Regulation CF (Regulation Crowdfunding) is the SEC framework that allows startups to raise up to $5 million annually from non-accredited investors via approved funding portals. Effective May 2016 under authority of the 2012 JOBS Act, it requires offerings to run through online platforms registered with the SEC and FINRA, with per-investor contribution limits, mandatory disclosure requirements, and platform-mediated investor flow. It is the regulatory mechanism behind US equity crowdfunding and the first time non-accredited individual investors could legally invest in private startups at small dollar amounts.

The key parameters:

  • Maximum raise: $5 million per 12-month period (raised from original $1.07M cap in 2021).
  • Per-investor limits: depend on income and net worth. Investors with annual income or net worth under $124,000: can invest the greater of $2,500 or 5% of the lesser of income/net worth, up to ~$124,000. Investors above those thresholds: can invest up to 10% of income or net worth, capped at ~$124,000 per company per 12 months.
  • Required intermediary: offerings must run through an SEC-registered funding portal (Wefunder, Republic, StartEngine, NetCapital, Microventures, etc.). The portal handles investor onboarding, processes payments, manages communications, and provides certain protections to investors.
  • Disclosure requirements: companies file Form C with the SEC including financial statements (audited if raising more than $1.235M, reviewed if more than $124K), business description, capital structure, and risk factors. Annual reporting required for as long as securities are outstanding.
  • Investor protections: 48-hour cancellation window before the offering closes, anti-fraud provisions, and certain communication restrictions on issuers during the offering.

The platform economics: funding portals typically charge 5-10% of capital raised plus various other fees (filing assistance, marketing, escrow). Wefunder and Republic are the largest by volume; StartEngine combines Reg CF and Reg A+ offerings under one platform brand. The 2020-2024 evolution: total Reg CF raise volume reached approximately $500-600M annually by 2022-2023, then leveled off as the novelty wore off and economic conditions tightened.

Ryan's Take

Regulation CF created a real funding mechanism for the right kind of startup, and it created a lot of bad cap tables for the wrong kind.

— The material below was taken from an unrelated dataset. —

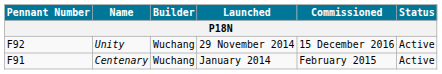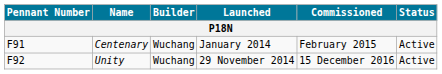rows swapped: Centenary <-> Unity
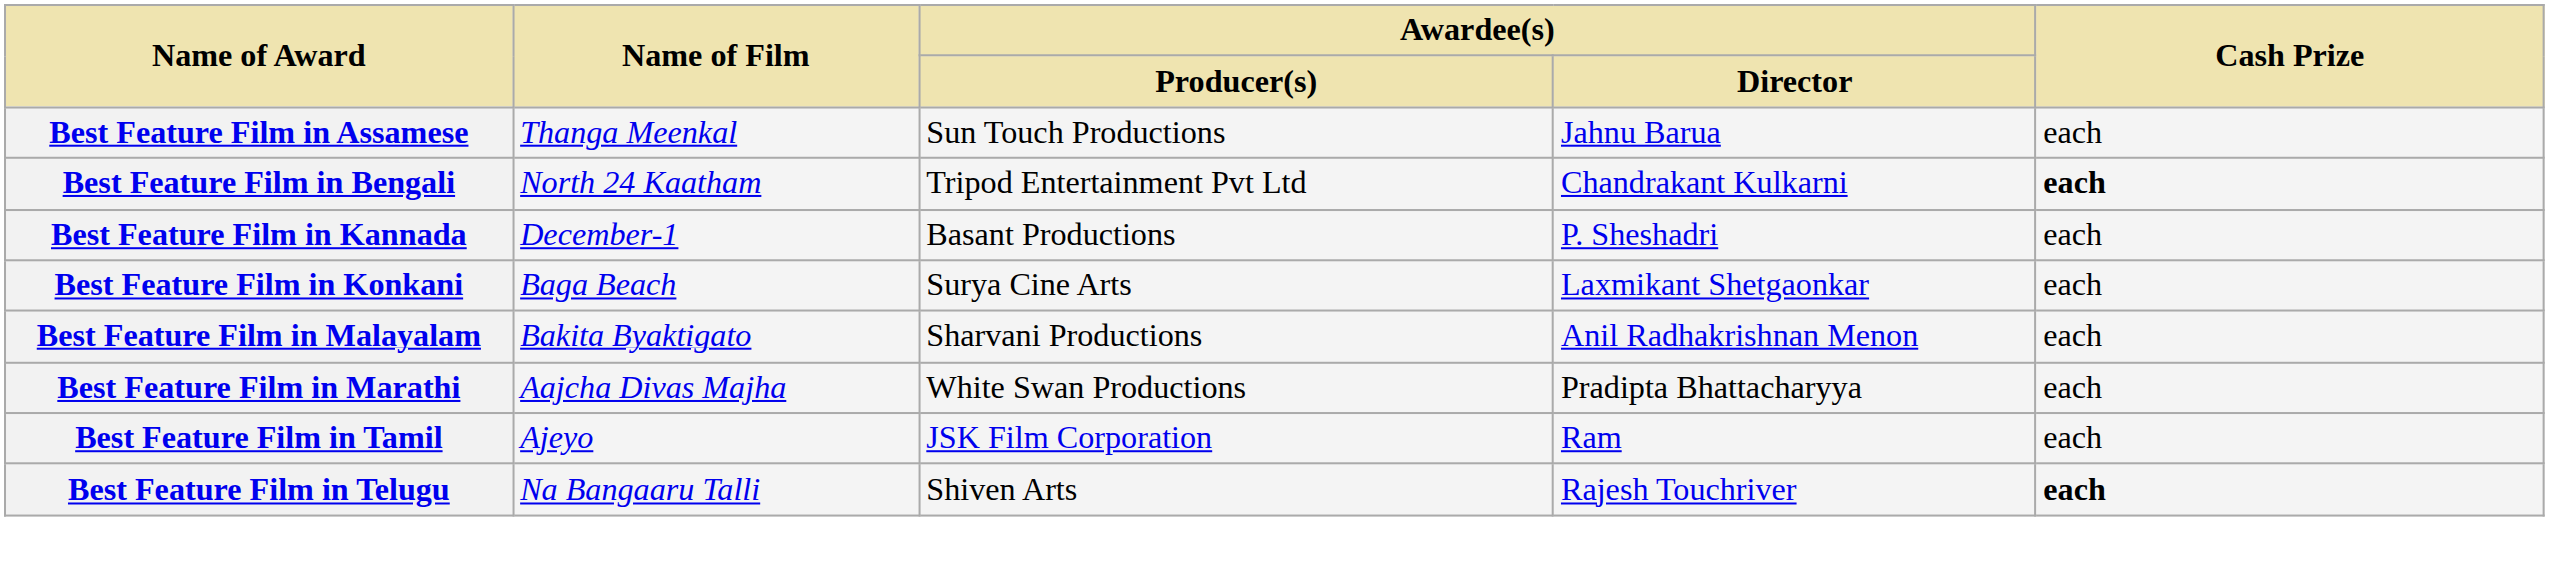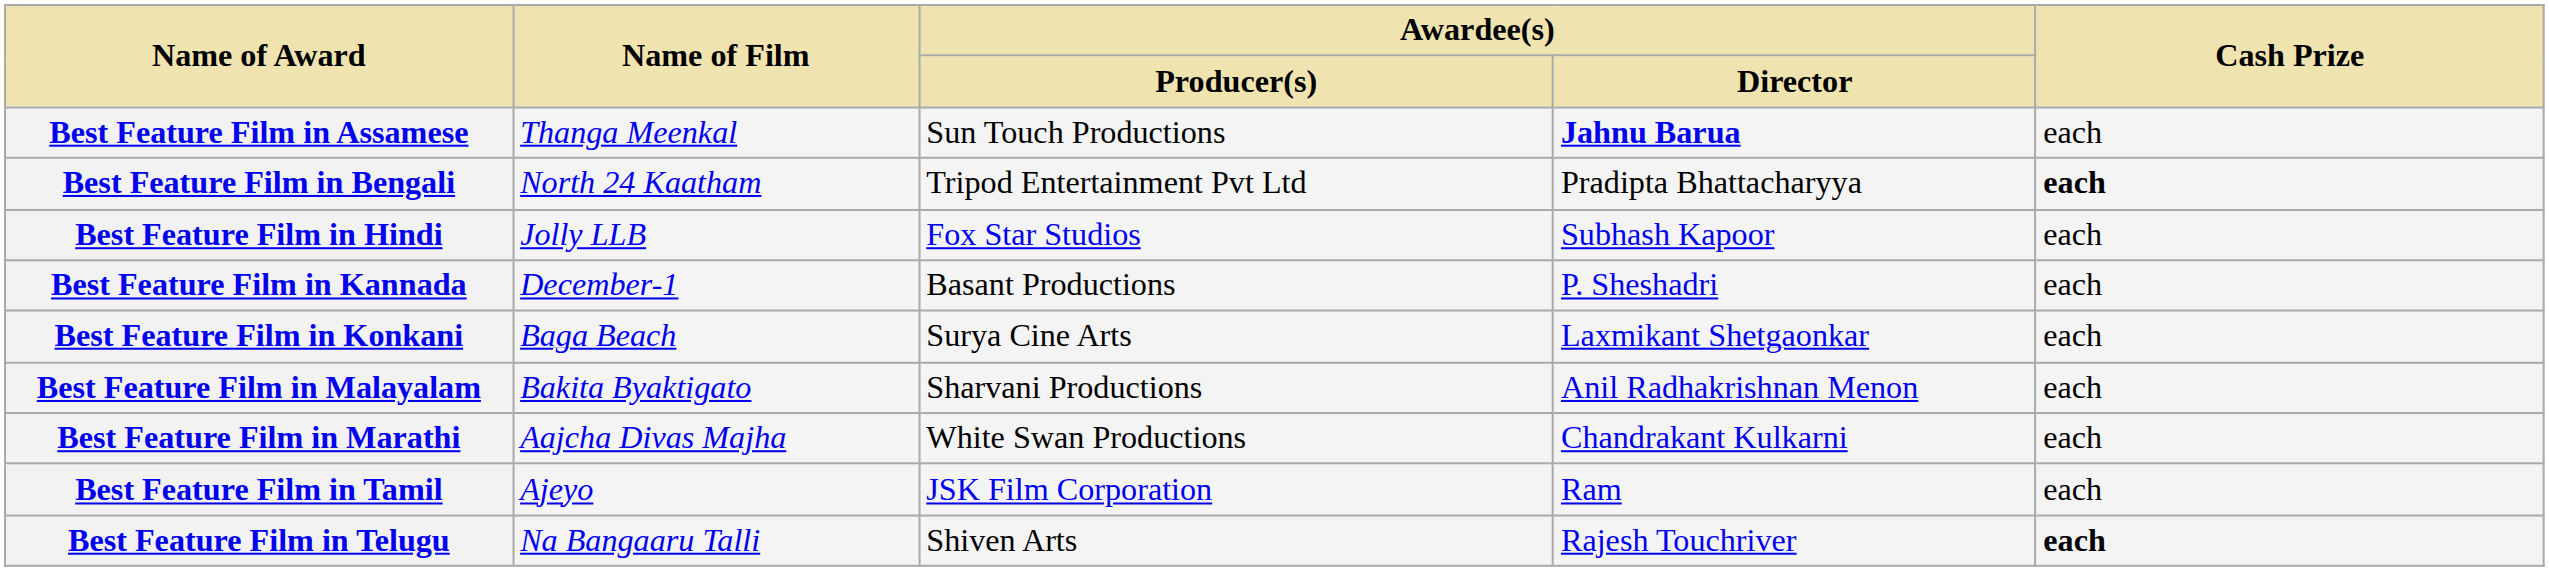Best Feature Film in Assamese | Awardee(s) / Director: normal -> bold
Best Feature Film in Bengali | Awardee(s) / Director: Chandrakant Kulkarni -> Pradipta Bhattacharyya
+ row: Best Feature Film in Hindi | Jolly LLB | Fox Star Studios | Subhash Kapoor | each
Best Feature Film in Marathi | Awardee(s) / Director: Pradipta Bhattacharyya -> Chandrakant Kulkarni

The right use: a consumer brand with a passionate customer base where letting customers become shareholders deepens the relationship and provides marketing energy. The wrong use: a generic software startup raising $1M because Reg CF was easier than convincing accredited investors. The wrong use ends up with 800 small shareholders, complicated cap table administration, and signaling baggage for the next VC round. Choose strategically.

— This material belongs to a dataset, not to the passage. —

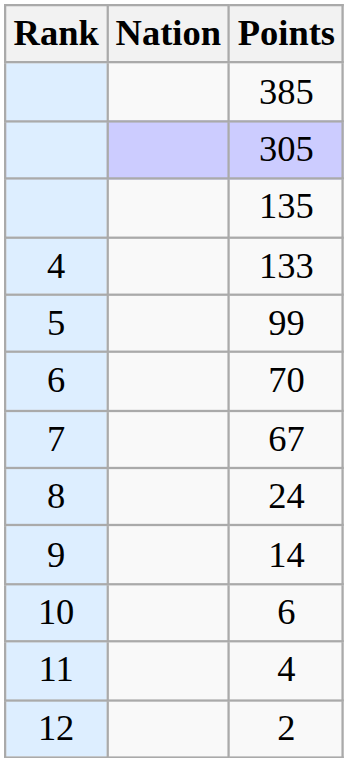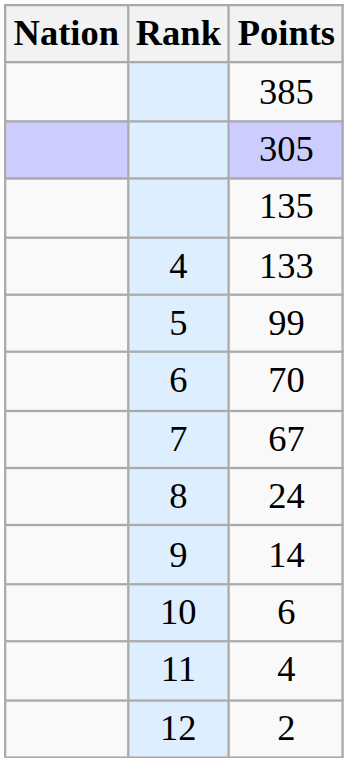columns swapped: Rank <-> Nation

What founders get wrong: Underestimating the cap-table administrative burden of 500-2,000 small shareholders. Reg CF investors are real shareholders with information rights, voting rights (in some structures), and administrative needs (tax forms, transfer requests, etc.). Some platforms offer SPV structures that pool all Reg CF investors into one cap-table line; use those structures if available to manage complexity.

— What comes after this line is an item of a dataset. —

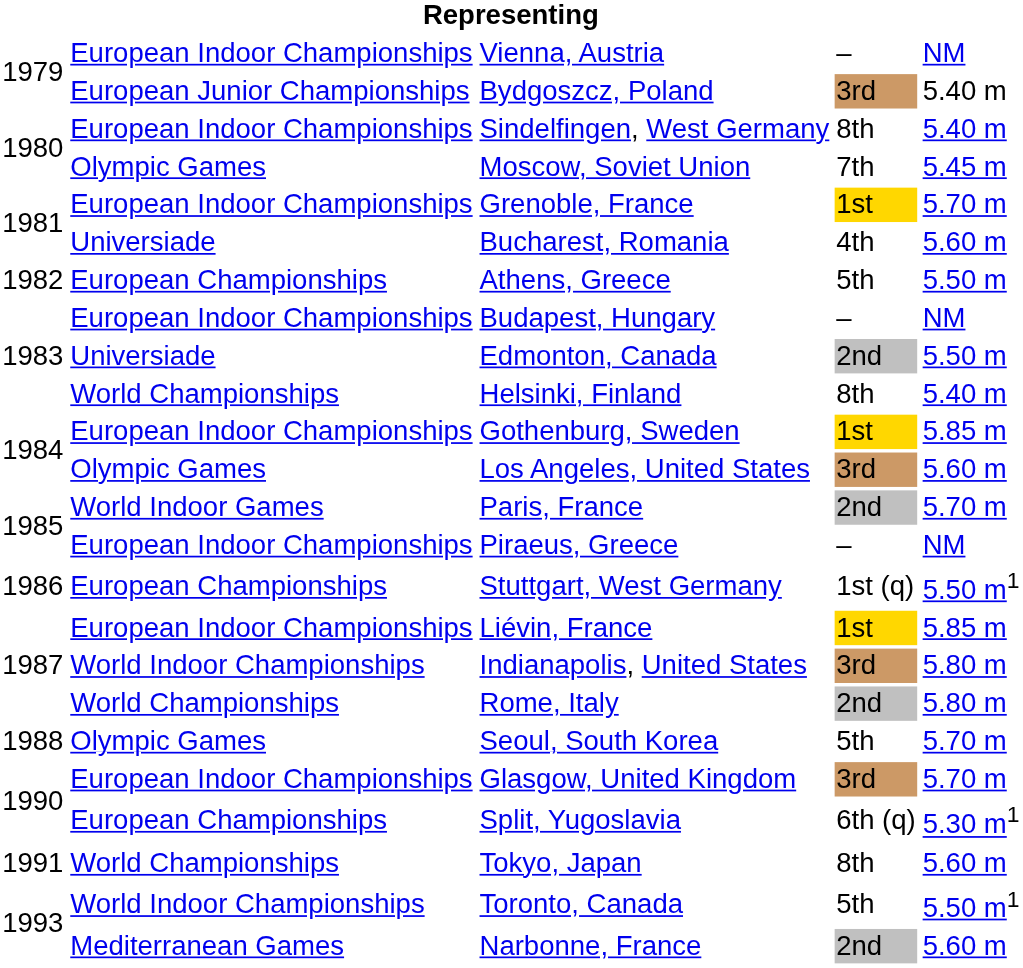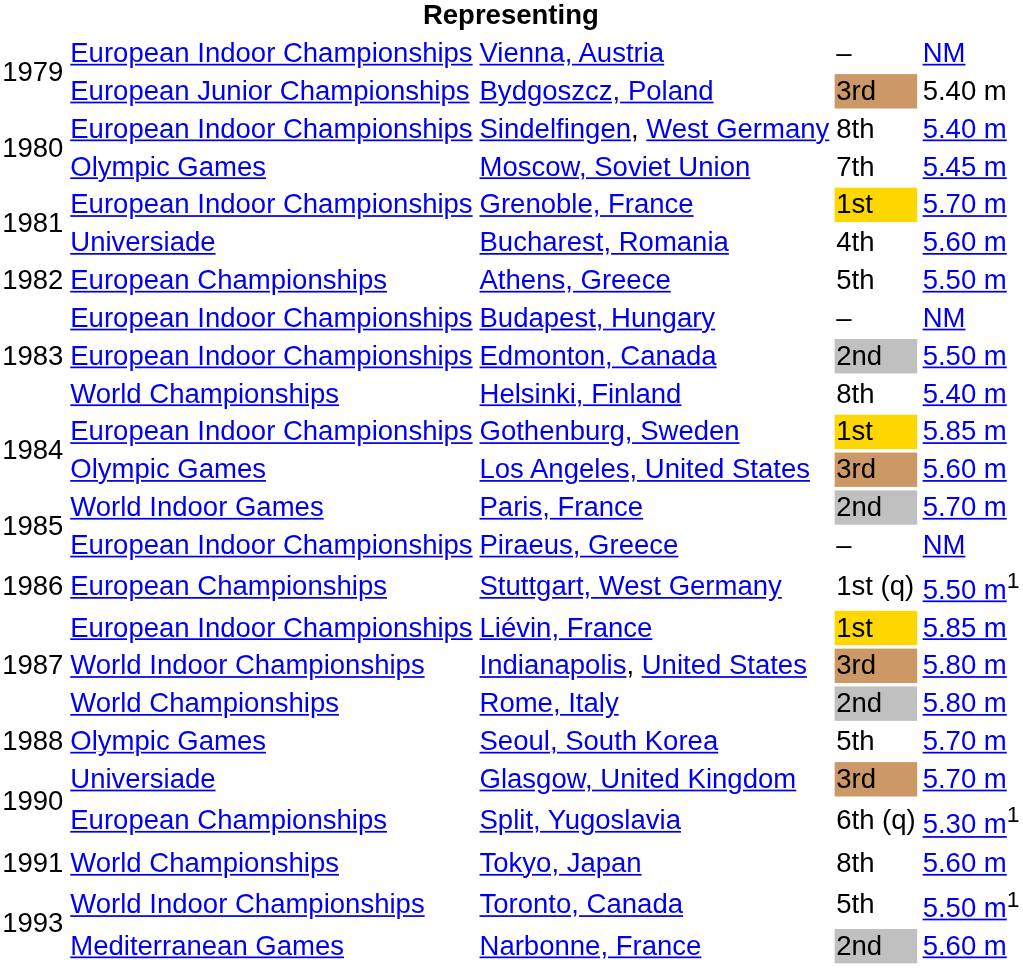Edmonton, Canada | column 2: Universiade -> European Indoor Championships
Glasgow, United Kingdom | column 2: European Indoor Championships -> Universiade
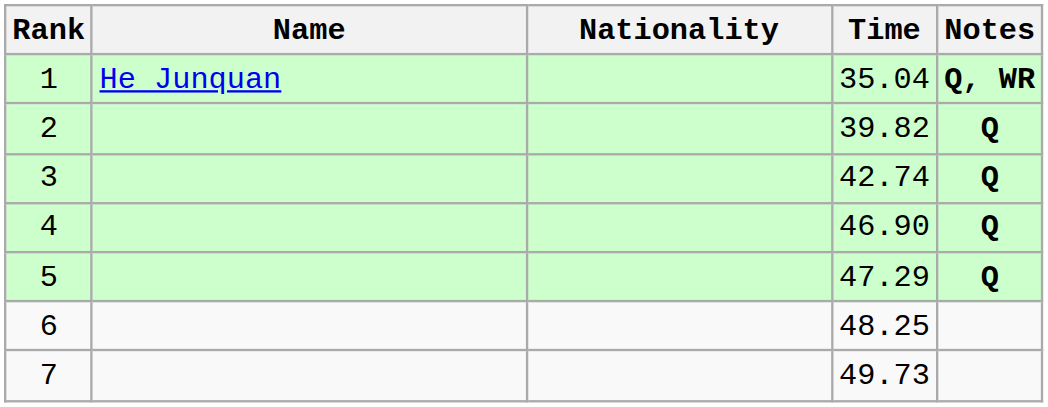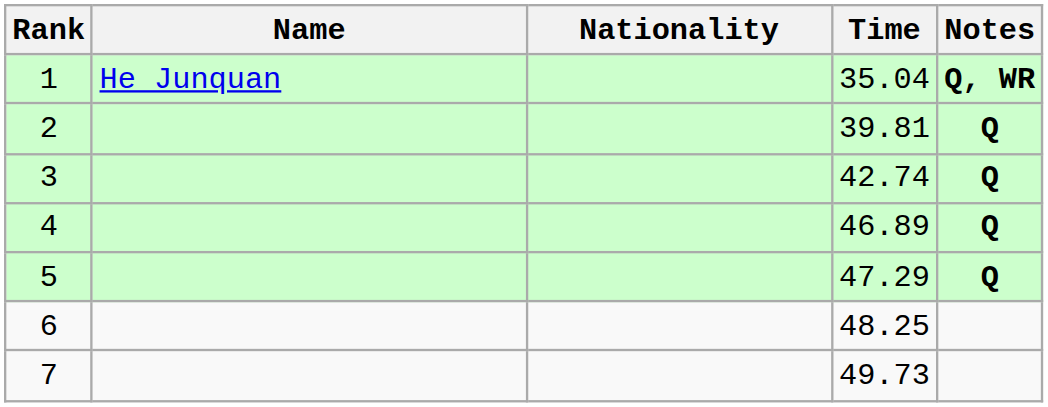2 | Time: 39.82 -> 39.81
4 | Time: 46.90 -> 46.89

Related: Equity Crowdfunding · Regulation D · Regulation A · JOBS Act · Accredited Investor

FAQ

What is Regulation CF?
The SEC framework, effective May 2016 under authority of the 2012 JOBS Act, that allows startups to raise up to $5 million annually from non-accredited investors via approved "funding portals" (online platforms registered with the SEC and FINRA). The regulatory mechanism behind US equity crowdfunding.

How much can a startup raise under Reg CF?
Up to $5 million per 12-month period (raised from the original $1.07M cap in 2021). Per-investor limits apply: roughly $2,500 to $124,000 per company per 12 months depending on income and net worth.

What are the disclosure requirements?
Form C filed with the SEC including business description, capital structure, risk factors, and financial statements (audited if raising more than $1.235M, reviewed if more than $124K, unaudited if smaller). Annual reporting required for as long as securities are outstanding.